WRITTEN PROBLEM A -> Echo the records below word for word, from the start of the records up to and including the line with "white balance: emerald 1".

- - - - -

Recasting EBITDA in a Technology Business Sale

By Dave Kauppi
Published: March 14, 2018 | Last updated: March 21, 2024
Key Takeaways

The right way to recast EBITDA so your business gets the right valuation when it goes to market.


Recasting EBITDA is an accepted practice in the presentation documents that are produced to facilitate a business sale by a sell-side M&A firm. The purpose is to strip out expenses that would no longer be incurred by the eventual buying company.


Representative Categories for Recasting

The obvious ones are the I = interest, the T = taxes, the D = depreciation and A = amortization defined in the EBITDA formula. In addition to these are numerous add-backs that are legitimate depictions of expenses that would no longer be incurred by the new owners. Below are several examples:

  • Salary in excess of market for the current owner
  • Salary in excess of market for an employed family member (or completely eliminate this position)
  • One time legal fees
  • One time professional fees (the most common is the engagement fee from the M&A Firm)
  • Auto expenses for the owner's luxury car
  • Owner's discretionary travel expenses
  • One-time bad debt expenses
  • Premium health insurance
  • Owner life insurance
  • Rental to related party in excess of fair market value
  • Misc gray area owner personal / business expense categories

The Impact on Company Value

The impact on the restated performance of the company can be quite significant from a company valuation perspective. If, for example, the P&L EBITDA were $500,000 and the industry standard valuation multiple were 5X EBITDA, the implied company value would be $2.5 million. By applying the recast items for this example of $250,000, the resulting EBITDA is $750,000 and the company value at the same multiple is now $3.75 million. This is a impactful presentation that does have some sway with the potential buyers. Below is an example of what this recasting analysis might look like for a small technology company


Client Example from the Memorandum

EBITDA Recasting Category





Operating Expenses


(1) Shareholder's Compensation

Reclassified shareholders Compensation




Adjust Shareholders Compensation – According to Management FMV to replace CEO is $175 K




(2) Indirect salaries and commissions

Reclassified shareholder's compensation




(3) Travel and entertainment

Personal Travel




(4) Professional Services

Remove discretionary consulting fee




(5) Insurance

Officer's discretionary life insurance




(6) Bad Debt Expense

Remove non-recurring bad debt




(7) Non-Operating Income

Remove non-operating gain on debt forgiveness




(8) Other Expenses

Remove non-recurring LT debt release fee




(9) Interest Expenses

Remove Interest – pre-debt analysis




Additional Footnotes

Adjustments to Historical Shareholder's Compensation




Estimated annual fair market compensation




Less historical compensation

Net adjustment




Example of An Owner's Attempt at Recasting

Technology clients generally do a great deal of research on the M&A process prior to reaching out to discuss a possible engagement. They are well-versed on who bought who in their market niche and what the transaction value was. They research the mergers and acquisitions process and recognize the leverage of the EBITDA recasting to position their company for a lucrative exit. Unfortunately in their exuberance to apply their newly found value enhancement technique they often take an approach that no buyer will embrace.

- - - - -

WRITTEN PROBLEM B -> Duplicate the passage of the EBITDA recasting article from "The right way" up to and including "eliminate this position)", keeping it identical.

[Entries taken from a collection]
- - - - -

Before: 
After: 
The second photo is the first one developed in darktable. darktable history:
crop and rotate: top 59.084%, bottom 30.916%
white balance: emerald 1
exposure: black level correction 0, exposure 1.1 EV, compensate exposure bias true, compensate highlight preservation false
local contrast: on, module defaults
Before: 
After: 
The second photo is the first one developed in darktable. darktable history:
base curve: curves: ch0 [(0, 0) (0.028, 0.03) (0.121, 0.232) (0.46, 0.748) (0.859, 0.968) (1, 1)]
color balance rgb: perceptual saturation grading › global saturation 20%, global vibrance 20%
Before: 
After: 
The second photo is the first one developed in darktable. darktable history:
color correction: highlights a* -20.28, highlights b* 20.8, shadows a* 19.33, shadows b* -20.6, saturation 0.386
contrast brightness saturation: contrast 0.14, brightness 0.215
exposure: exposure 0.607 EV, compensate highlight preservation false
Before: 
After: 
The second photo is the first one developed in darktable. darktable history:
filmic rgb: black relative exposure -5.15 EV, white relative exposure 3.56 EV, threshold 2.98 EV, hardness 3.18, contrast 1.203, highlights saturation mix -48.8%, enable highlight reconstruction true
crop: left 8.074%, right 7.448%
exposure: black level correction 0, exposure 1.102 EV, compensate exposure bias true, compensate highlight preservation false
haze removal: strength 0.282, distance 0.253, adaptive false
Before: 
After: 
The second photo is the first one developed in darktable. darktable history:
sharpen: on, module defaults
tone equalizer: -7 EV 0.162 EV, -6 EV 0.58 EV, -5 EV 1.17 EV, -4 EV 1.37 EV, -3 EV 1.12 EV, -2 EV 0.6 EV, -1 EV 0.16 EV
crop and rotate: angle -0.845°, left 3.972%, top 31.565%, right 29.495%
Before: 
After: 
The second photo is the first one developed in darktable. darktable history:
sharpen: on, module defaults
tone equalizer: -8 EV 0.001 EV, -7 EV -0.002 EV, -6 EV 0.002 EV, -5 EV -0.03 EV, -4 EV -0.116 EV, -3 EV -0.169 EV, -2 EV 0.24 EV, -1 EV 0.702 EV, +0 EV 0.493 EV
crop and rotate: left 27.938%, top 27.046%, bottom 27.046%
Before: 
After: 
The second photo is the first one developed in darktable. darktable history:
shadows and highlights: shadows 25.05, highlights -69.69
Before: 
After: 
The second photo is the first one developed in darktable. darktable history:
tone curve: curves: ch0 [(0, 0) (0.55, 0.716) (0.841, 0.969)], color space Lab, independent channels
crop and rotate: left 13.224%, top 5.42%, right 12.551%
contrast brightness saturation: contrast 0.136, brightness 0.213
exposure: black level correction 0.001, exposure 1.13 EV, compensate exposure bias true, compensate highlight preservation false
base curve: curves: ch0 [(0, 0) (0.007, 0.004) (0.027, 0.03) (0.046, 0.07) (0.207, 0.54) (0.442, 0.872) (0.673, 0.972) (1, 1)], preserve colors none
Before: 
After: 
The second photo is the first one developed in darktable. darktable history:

- - - - -

TASK RESPONSE A ->
Before: 
After: 
The second photo is the first one developed in darktable. darktable history:
crop and rotate: top 59.084%, bottom 30.916%
white balance: emerald 1

TASK RESPONSE B ->
The right way to recast EBITDA so your business gets the right valuation when it goes to market.


Recasting EBITDA is an accepted practice in the presentation documents that are produced to facilitate a business sale by a sell-side M&A firm. The purpose is to strip out expenses that would no longer be incurred by the eventual buying company.


Representative Categories for Recasting

The obvious ones are the I = interest, the T = taxes, the D = depreciation and A = amortization defined in the EBITDA formula. In addition to these are numerous add-backs that are legitimate depictions of expenses that would no longer be incurred by the new owners. Below are several examples:

  • Salary in excess of market for the current owner
  • Salary in excess of market for an employed family member (or completely eliminate this position)